1 Recommendation
1.1
Relugolix–estradiol–norethisterone (relugolix combination therapy [CT]) can be used, within its marketing authorisation, as an option for treating symptoms of endometriosis in adults of reproductive age who have had medical or surgical treatment for endometriosis.
What this means in practice
Relugolix CT must be funded in the NHS in England to treat symptoms of endometriosis in adults of reproductive age who have had medical or surgical treatment for endometriosis, if it is considered the most suitable treatment option. Relugolix CT must be funded in England within 90 days of final publication of this guidance.

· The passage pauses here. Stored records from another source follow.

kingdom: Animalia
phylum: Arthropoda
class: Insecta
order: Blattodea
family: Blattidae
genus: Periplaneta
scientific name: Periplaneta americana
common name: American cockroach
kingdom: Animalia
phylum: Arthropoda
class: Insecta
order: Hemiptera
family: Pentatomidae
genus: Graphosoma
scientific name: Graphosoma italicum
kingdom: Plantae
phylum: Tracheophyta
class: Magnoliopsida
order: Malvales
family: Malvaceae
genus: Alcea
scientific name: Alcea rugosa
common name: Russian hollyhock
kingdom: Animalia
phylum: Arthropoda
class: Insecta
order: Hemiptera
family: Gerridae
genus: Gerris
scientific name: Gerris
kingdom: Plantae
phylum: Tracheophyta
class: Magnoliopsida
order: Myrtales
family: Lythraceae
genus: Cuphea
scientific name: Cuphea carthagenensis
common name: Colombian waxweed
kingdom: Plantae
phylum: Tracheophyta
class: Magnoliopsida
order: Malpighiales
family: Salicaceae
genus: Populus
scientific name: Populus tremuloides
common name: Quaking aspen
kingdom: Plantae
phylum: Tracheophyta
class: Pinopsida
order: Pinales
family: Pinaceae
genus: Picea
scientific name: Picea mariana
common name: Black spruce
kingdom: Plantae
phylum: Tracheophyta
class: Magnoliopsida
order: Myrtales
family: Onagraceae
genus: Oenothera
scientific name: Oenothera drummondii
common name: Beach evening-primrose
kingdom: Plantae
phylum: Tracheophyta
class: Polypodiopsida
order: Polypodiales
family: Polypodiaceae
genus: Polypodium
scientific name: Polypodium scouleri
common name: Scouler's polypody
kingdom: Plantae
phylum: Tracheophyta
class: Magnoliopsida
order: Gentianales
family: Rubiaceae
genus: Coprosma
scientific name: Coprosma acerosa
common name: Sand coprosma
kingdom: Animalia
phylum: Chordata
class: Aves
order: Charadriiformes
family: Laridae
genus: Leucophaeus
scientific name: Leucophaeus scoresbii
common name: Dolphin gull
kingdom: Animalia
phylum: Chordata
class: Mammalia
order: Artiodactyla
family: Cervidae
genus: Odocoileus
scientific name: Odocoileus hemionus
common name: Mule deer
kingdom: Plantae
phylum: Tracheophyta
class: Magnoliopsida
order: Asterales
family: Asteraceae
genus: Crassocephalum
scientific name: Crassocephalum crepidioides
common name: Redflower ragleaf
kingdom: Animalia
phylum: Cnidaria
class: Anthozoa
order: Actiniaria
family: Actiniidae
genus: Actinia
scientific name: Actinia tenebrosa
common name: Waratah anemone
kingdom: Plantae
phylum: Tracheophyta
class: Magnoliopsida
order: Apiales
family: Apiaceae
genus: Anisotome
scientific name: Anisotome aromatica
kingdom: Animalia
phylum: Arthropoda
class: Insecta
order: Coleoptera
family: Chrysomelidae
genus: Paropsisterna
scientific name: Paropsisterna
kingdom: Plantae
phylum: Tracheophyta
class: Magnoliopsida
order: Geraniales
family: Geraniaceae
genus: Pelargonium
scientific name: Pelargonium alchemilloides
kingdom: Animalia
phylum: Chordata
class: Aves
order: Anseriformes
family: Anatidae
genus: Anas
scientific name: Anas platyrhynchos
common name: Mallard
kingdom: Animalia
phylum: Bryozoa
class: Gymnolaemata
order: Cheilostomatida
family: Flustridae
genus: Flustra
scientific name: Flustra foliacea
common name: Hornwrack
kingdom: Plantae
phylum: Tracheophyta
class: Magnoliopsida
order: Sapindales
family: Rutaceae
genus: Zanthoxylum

There is enough evidence to show that relugolix CT provides benefits and value for money, so it can be used routinely across the NHS.
Why the committee made this recommendation
After pain relief and hormonal treatment, usual treatment options for endometriosis are gonadotropin-releasing hormone (GnRH) agonists and surgery. There is no cure for endometriosis, and there is an unmet need for long-term and non-invasive (non-surgical and not injected) treatments for its symptoms.
Clinical trial evidence shows that relugolix CT reduces pain compared with placebo. Relugolix CT has not been directly compared in a clinical trial with usual treatment. Indirect comparisons suggest that it is likely to reduce pelvic pain almost as well as GnRH agonists. But it is unclear how well relugolix CT works compared with surgery.
The cost-effectiveness estimates for relugolix CT compared with GnRH agonists and surgery are within the range that NICE considers an acceptable use of NHS resources. So, relugolix CT is recommended.